* [RECORDS FOR THIS EXERCISE]
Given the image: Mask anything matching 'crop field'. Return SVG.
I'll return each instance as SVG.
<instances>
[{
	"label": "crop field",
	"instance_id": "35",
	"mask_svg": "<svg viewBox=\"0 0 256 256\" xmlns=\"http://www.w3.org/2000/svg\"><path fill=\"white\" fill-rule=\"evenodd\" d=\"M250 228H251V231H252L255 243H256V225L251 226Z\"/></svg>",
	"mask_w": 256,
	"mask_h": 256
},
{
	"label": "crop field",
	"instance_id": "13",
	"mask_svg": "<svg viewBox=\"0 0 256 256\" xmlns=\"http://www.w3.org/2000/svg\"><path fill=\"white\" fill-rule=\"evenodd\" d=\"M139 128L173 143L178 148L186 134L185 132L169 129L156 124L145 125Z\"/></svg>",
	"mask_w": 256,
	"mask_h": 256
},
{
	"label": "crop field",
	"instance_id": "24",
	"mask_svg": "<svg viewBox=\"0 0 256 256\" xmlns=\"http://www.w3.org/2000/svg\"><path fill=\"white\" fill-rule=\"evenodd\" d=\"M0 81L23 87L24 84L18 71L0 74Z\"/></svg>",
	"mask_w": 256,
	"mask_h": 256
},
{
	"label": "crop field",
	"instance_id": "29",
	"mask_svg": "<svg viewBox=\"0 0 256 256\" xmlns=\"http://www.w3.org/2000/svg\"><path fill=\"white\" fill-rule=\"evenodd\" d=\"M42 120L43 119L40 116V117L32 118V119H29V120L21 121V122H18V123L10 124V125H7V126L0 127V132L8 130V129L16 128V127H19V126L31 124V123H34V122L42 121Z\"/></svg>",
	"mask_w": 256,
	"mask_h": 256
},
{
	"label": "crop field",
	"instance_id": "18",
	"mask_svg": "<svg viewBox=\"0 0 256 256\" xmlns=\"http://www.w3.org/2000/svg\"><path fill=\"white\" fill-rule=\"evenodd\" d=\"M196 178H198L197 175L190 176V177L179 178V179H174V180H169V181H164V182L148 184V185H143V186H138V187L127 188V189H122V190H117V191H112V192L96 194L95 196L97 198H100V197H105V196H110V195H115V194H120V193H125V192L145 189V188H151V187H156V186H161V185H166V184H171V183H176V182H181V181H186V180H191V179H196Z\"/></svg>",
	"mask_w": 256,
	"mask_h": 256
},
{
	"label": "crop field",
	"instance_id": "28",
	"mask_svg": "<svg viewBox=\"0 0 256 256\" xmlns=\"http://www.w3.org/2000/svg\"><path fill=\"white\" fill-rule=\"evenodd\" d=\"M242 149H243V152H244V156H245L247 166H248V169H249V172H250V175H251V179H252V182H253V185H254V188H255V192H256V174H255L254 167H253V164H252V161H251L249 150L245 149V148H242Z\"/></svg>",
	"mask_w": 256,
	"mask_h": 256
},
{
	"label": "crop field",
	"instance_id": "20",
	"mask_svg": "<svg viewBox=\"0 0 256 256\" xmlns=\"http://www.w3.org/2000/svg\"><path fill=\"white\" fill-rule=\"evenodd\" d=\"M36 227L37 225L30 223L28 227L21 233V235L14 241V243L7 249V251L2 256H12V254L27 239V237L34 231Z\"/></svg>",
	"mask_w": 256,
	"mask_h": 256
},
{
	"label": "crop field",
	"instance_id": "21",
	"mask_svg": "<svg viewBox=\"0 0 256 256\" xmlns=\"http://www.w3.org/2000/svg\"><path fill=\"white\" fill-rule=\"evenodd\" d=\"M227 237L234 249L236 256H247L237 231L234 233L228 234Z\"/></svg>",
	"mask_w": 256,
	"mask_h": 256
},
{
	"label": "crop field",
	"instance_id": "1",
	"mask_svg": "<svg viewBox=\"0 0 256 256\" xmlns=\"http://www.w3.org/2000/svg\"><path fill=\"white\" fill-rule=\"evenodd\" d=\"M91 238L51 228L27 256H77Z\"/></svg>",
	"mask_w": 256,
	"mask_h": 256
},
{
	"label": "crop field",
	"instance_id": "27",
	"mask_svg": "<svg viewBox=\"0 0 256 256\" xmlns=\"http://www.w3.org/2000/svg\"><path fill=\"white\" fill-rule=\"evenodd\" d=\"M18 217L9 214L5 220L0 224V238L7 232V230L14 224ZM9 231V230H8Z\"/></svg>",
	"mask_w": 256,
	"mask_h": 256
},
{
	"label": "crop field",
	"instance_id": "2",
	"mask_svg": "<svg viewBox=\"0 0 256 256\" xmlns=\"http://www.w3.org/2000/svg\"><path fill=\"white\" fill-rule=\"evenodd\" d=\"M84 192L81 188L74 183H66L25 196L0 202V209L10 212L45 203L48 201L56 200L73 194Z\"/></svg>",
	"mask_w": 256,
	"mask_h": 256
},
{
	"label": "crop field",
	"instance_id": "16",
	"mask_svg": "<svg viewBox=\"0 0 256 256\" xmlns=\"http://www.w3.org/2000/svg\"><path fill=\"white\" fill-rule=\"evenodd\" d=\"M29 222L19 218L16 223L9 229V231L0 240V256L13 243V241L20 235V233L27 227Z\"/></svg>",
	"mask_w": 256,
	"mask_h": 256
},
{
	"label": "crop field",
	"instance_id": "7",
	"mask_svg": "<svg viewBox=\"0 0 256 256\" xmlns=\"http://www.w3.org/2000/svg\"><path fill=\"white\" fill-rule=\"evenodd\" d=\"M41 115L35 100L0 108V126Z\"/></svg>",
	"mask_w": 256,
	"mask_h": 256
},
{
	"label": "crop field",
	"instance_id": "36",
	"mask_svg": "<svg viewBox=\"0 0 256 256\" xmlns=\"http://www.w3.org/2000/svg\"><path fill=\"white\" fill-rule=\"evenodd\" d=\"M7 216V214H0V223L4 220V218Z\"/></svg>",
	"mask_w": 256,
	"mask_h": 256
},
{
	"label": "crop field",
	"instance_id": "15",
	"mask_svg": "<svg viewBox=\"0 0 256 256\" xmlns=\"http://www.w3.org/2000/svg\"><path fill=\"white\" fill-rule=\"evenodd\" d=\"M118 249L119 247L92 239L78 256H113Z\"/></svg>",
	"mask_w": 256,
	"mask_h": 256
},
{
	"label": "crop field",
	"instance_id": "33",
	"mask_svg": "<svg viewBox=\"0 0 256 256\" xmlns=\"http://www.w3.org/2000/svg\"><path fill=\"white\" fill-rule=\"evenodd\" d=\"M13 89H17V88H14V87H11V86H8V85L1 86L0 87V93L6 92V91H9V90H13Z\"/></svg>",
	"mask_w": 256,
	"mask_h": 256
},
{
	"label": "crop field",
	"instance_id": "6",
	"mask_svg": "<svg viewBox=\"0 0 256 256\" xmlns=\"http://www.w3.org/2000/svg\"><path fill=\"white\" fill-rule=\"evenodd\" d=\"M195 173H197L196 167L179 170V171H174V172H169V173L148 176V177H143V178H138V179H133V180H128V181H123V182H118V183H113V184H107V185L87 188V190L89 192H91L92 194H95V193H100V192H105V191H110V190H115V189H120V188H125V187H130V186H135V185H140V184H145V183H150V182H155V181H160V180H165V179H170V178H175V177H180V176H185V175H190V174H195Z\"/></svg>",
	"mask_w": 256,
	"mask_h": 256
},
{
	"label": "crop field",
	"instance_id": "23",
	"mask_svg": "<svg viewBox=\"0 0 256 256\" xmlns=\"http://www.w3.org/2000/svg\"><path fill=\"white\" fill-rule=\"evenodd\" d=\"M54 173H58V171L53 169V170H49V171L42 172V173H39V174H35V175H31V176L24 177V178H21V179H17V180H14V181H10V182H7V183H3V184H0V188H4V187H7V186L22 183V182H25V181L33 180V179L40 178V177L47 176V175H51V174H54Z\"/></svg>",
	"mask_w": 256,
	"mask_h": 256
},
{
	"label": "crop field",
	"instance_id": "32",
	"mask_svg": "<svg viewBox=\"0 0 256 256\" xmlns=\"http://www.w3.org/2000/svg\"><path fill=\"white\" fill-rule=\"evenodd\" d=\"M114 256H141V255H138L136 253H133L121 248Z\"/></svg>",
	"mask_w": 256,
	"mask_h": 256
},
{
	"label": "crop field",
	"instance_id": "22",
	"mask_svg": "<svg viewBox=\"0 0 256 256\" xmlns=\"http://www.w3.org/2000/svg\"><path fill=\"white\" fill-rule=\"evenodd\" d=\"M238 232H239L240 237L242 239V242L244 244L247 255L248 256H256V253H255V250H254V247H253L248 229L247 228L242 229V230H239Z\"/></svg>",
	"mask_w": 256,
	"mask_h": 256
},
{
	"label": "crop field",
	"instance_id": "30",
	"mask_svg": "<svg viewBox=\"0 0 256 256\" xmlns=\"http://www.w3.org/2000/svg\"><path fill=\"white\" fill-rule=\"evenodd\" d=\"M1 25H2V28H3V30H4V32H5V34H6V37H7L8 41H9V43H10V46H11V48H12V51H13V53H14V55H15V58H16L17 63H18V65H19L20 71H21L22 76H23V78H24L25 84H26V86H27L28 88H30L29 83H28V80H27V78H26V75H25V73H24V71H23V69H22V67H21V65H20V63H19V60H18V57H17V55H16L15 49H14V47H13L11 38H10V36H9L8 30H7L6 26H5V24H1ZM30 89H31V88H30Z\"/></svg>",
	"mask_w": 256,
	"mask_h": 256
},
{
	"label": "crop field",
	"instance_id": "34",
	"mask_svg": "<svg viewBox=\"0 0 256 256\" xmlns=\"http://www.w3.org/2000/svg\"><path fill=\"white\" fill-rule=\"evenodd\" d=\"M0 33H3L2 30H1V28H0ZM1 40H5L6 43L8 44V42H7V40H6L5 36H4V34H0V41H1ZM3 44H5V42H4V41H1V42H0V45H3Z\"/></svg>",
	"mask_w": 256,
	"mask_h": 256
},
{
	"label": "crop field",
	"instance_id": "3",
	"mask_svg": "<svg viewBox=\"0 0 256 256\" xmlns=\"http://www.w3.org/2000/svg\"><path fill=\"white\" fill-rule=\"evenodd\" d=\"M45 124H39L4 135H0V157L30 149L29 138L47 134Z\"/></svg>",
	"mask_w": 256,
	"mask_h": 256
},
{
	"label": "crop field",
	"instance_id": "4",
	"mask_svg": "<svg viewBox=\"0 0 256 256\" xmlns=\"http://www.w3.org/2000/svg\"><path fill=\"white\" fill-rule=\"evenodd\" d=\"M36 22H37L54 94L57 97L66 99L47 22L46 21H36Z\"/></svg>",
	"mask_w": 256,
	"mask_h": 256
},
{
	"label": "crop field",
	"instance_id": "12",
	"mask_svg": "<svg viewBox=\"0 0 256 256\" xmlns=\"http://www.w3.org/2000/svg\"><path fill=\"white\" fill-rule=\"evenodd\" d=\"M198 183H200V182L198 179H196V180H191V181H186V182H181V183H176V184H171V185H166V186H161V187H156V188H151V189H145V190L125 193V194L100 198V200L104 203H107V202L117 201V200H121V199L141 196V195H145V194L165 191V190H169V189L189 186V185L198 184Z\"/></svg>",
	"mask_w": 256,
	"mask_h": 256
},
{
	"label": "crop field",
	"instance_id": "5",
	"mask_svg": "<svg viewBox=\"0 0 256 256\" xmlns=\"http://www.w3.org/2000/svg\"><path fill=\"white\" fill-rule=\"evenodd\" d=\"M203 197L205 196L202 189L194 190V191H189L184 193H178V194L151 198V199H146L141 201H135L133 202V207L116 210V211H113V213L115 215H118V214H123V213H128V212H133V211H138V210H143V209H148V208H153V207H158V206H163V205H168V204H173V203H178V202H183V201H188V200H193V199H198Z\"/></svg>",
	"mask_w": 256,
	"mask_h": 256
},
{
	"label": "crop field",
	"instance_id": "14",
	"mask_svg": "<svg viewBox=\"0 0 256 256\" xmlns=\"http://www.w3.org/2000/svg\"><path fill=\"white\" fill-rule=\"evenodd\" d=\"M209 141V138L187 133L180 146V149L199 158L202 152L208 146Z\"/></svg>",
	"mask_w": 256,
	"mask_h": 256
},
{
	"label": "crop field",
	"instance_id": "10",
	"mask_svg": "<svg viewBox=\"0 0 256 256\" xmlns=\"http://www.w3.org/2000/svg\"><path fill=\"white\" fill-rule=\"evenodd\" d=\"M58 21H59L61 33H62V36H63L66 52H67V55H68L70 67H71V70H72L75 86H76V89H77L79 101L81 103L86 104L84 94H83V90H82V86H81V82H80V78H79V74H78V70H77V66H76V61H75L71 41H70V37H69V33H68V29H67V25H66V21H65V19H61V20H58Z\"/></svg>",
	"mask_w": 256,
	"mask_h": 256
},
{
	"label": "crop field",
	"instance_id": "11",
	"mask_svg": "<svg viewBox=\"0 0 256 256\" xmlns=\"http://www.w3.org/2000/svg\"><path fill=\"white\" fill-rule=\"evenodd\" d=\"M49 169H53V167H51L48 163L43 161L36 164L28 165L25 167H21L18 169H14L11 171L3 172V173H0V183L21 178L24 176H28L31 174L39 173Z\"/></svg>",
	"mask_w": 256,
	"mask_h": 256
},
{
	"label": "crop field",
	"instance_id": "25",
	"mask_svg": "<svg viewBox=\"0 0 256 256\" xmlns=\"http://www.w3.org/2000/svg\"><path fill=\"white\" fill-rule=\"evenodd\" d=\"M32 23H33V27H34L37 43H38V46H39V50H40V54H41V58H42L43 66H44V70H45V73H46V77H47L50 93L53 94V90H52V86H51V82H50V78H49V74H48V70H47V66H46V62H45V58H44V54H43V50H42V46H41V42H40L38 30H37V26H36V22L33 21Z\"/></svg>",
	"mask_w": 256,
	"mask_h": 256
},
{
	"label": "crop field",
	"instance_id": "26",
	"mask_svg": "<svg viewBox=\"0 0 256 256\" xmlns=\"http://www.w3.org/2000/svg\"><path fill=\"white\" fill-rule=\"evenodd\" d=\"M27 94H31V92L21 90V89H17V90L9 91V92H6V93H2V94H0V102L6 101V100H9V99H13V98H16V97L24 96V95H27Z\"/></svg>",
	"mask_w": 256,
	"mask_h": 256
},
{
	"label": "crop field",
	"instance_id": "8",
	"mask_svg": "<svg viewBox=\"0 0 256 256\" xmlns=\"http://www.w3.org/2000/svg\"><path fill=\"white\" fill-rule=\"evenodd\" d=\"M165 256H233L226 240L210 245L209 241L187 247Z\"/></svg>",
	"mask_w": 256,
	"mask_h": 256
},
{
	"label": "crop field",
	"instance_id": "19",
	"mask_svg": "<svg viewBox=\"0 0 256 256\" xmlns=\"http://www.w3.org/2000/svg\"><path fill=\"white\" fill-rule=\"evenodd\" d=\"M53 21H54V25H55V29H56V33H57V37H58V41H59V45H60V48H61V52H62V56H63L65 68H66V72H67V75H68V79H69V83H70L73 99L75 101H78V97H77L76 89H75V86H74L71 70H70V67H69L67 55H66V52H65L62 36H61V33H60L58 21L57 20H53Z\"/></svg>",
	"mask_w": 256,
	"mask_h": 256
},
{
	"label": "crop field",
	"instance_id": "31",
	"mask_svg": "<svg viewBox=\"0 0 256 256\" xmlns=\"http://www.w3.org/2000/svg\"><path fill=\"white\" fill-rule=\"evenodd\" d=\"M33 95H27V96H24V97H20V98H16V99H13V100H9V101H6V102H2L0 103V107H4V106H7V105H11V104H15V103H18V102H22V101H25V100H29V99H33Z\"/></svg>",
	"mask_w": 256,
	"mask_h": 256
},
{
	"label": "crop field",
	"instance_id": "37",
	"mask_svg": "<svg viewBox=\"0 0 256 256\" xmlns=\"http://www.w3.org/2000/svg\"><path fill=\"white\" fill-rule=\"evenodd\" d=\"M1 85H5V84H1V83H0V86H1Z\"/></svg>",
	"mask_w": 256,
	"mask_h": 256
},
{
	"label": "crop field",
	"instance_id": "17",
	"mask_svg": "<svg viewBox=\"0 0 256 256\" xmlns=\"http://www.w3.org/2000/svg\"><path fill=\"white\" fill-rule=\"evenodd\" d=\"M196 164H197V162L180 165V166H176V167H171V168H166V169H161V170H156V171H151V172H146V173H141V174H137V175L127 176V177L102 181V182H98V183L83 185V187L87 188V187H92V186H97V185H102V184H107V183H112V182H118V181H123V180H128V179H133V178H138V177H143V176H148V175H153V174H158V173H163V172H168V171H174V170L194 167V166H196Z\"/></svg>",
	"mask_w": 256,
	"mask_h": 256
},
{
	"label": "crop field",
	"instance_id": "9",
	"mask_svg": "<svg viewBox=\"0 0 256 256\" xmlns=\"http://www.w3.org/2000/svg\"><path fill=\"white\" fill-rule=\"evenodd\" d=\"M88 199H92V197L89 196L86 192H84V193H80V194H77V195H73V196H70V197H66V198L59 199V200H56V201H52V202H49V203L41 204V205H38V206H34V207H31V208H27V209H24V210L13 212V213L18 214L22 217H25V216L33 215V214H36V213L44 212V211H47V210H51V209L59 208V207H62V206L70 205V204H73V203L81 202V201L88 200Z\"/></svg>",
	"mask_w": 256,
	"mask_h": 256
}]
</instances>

* [GIVEN REQUEST] Starting at the first line of the data and ending at the line that contains "120L43 119L40 116V117L32", put each line into a Markdown table with two columns, Number and Content. Number the rows and leave out any blank lines.

* [COMPLETE RESPONSE]
| Number | Content |
|---|---|
| 1 | Given the image: Mask anything matching 'crop field'. Return SVG. |
| 2 | I'll return each instance as SVG. |
| 3 | <instances> |
| 4 | [{ |
| 5 | 	"label": "crop field", |
| 6 | 	"instance_id": "35", |
| 7 | 	"mask_svg": "<svg viewBox=\"0 0 256 256\" xmlns=\"http://www.w3.org/2000/svg\"><path fill=\"white\" fill-rule=\"evenodd\" d=\"M250 228H251V231H252L255 243H256V225L251 226Z\"/></svg>", |
| 8 | 	"mask_w": 256, |
| 9 | 	"mask_h": 256 |
| 10 | }, |
| 11 | { |
| 12 | 	"label": "crop field", |
| 13 | 	"instance_id": "13", |
| 14 | 	"mask_svg": "<svg viewBox=\"0 0 256 256\" xmlns=\"http://www.w3.org/2000/svg\"><path fill=\"white\" fill-rule=\"evenodd\" d=\"M139 128L173 143L178 148L186 134L185 132L169 129L156 124L145 125Z\"/></svg>", |
| 15 | 	"mask_w": 256, |
| 16 | 	"mask_h": 256 |
| 17 | }, |
| 18 | { |
| 19 | 	"label": "crop field", |
| 20 | 	"instance_id": "24", |
| 21 | 	"mask_svg": "<svg viewBox=\"0 0 256 256\" xmlns=\"http://www.w3.org/2000/svg\"><path fill=\"white\" fill-rule=\"evenodd\" d=\"M0 81L23 87L24 84L18 71L0 74Z\"/></svg>", |
| 22 | 	"mask_w": 256, |
| 23 | 	"mask_h": 256 |
| 24 | }, |
| 25 | { |
| 26 | 	"label": "crop field", |
| 27 | 	"instance_id": "29", |
| 28 | 	"mask_svg": "<svg viewBox=\"0 0 256 256\" xmlns=\"http://www.w3.org/2000/svg\"><path fill=\"white\" fill-rule=\"evenodd\" d=\"M42 120L43 119L40 116V117L32 118V119H29V120L21 121V122H18V123L10 124V125H7V126L0 127V132L8 130V129L16 128V127H19V126L31 124V123H34V122L42 121Z\"/></svg>", |